TEXT SEGMENT >>
# # # # # # #
Introduction to Native American Tribal Sovereignty

Below is an overview of Tribal sovereignty. Included are citations spread throughout U.S. history and modern day about what sovereignty means to Tribes, as well as how sovereignty pertains to Tribal state and federal relationships, as well as the evolution of Tribal sovereignty over time. Sovereignty entails the right to self-governance including freedom from a state's ability to assert authority over a Tribe. The Bureau of Indian Affairs FAQ is a bountiful resource to seek more information about Tribes and Tribal matters.


Tribal sovereignty in the U.S refers to the inherent authority of indigenous tribes (Native Americans or Indians) to govern themselves within the borders of the U.S. The federal government recognizes tribal nations as "domestic dependent nations" and has established a number of laws attempting to clarify the relationship between the federal, state, and tribal governments. The Constitution and, later, federal laws grant local sovereignty to tribal nations, yet do not grant full sovereignty equivalent to foreign nations, hence the term "domestic dependent nations." This limitation to tribal nations’ sovereignty became federal law in 1832 after a U.S. Supreme Court opinion delivered by Chief Justice John Marshall in the case of Worcester v. Georgia.

The Treaty with the Delawares


The "Treaty with the Delawares" was signed on September 17, 1778. Under the treaty, the United States recognized the Delaware Nation's sovereignty. The 2013 U.S. Mint Native American coin commemorates this treaty.

Please visit the U.S. Mint's website to view more information about the coin.


The 2013 U.S. Mint Native American Coin

Native American Tribal Sovereignty and the Constitution


The U.S. Constitution specifically mentions the relationship between the U.S. federal government and Native American tribes three times:


  1. Article I, Section 2, Clause 3, states "Representatives and direct Taxes shall be apportioned among the several States. excluding Indians not taxed." According to Associate Justice of the Supreme Court Joseph Story in his 1833 Commentaries on the Constitution of the U.S., "There were Indians, also, in several, and probably in most, of the states at that period, who were not treated as citizens, and yet, who did not form a part of independent communities or tribes, exercising general sovereignty and powers of government within the boundaries of the states."
  2. Amendment XIV, Section 2, which amends the apportionment of representatives to grant representation to Indians. Since the birth of the nation, Indians have been recognized as sovereigns who exercise their rights within the boundaries of the states.
  3. Article I, Section 8, which states: “Congress shall have the power to regulate Commerce with foreign nations and among the several states, and with the Indian tribes,” a determination that Indian tribes were separate from the federal government, the states, and foreign nations.


These basic provisions have been changed and/or clarified by various federal laws over time.Regulate, historically, means facilitate. (Black’s Law Dictionary) Therefore, Congress was to be the facilitator of commerce between the states and the tribes.


Early Victories for Tribal Sovereignty


The Supreme Court of the U.S. has determined many times that states have no authority in Indian affairs and that tribes possess the power of self-determination:

  • Johnson v. M'Intosh (1823). The opinion in this case holds that aboriginal title is inalienable, a principle that remains well-established law in nearly all common law jurisdictions.
# # # # # # #
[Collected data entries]
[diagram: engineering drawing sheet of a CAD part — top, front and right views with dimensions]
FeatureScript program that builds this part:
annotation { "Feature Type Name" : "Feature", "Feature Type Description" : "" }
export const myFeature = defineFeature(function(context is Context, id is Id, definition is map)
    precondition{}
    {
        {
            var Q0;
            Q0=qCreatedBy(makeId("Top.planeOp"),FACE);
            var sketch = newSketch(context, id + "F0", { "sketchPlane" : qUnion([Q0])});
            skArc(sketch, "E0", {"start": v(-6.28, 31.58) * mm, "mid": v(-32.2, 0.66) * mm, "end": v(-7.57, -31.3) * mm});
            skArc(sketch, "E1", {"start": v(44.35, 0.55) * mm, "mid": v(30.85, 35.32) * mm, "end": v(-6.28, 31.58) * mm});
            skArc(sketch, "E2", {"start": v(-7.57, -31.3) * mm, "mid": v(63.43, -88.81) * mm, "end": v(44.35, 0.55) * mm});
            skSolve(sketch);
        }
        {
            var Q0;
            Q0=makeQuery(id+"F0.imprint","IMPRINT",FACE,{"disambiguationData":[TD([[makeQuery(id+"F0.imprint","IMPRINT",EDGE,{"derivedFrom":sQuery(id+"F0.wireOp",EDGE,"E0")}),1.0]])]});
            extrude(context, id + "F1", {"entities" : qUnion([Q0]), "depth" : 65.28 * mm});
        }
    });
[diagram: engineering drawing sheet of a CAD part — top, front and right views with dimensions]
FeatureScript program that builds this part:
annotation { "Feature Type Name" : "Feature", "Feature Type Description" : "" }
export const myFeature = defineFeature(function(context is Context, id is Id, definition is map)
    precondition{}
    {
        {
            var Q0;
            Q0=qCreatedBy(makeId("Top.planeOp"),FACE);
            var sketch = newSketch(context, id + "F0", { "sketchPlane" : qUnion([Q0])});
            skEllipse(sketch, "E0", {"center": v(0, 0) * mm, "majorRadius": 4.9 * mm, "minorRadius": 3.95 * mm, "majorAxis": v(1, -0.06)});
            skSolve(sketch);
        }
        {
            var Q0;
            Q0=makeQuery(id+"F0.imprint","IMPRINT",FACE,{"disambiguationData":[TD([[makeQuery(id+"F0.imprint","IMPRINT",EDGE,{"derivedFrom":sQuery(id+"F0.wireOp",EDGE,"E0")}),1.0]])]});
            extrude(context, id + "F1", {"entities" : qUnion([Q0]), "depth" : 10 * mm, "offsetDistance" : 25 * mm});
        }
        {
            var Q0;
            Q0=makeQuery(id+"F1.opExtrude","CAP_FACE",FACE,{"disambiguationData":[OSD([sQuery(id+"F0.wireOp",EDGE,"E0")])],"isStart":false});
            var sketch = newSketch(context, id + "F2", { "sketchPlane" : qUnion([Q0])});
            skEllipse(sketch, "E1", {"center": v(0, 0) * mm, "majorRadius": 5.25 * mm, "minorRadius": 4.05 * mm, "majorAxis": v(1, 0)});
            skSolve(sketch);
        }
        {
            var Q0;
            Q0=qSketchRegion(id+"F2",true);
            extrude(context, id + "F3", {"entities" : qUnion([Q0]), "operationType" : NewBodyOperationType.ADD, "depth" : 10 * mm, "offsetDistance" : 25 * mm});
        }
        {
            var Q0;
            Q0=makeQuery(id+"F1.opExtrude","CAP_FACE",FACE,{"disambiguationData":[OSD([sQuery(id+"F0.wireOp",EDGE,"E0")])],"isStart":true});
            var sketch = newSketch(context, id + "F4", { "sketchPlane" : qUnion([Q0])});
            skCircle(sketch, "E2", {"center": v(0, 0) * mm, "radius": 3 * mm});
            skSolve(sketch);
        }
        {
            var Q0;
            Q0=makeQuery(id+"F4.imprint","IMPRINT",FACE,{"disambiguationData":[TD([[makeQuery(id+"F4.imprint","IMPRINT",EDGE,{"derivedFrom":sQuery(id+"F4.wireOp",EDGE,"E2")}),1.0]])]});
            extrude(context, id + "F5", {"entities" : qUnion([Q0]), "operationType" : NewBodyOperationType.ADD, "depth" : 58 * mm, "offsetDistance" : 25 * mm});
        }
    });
# # # # # # #
Resume the text on Native American tribal sovereignty after its last sentence and keep writing it in the same style.

TASK ANSWER >>
  • Worcester v. Georgia (1832). This case established the doctrine that the national government of the U.S., and not individual states, had authority in American Indian affairs.
  • U.S. v. Kagama (1886). Before 1871, the U.S. had previously recognized Indian Tribes as semi-independent. The Supreme Court affirmed that the U.S. Government “has the right and authority, instead of controlling them by treaties, to govern them by acts of Congress, they being within the geographical limit of the U.S. The Indians owe no allegiance to a State within which their reservation may be established, and the State gives them no protection.”


Tribal Governments Today


In 1934, the Indian Reorganization Act, codified as Title 25, Section 476 of the U.S. Code, allowed Indian nations to select from a catalogue of constitutional documents that enumerated powers for tribes and for tribal councils. The net effect was a legal and political normalization between tribal governments and the states.


Two main principles of U.S. Indian law guide current practices: 1) Territorial Sovereignty, and 2) Trust Relationship. (Les F. Wilkinson, Indian tribes as Sovereign Governments: A Sourcebook on Federal-Tribal History, Law, and Policy, AIRI Press, 1988; Conference of Western Attorneys General, American Indian Law Deskbook, University Press of Colorado, 2004; N. Bruce Duthu, American Indians and the Law, Penguin/Viking, 2008)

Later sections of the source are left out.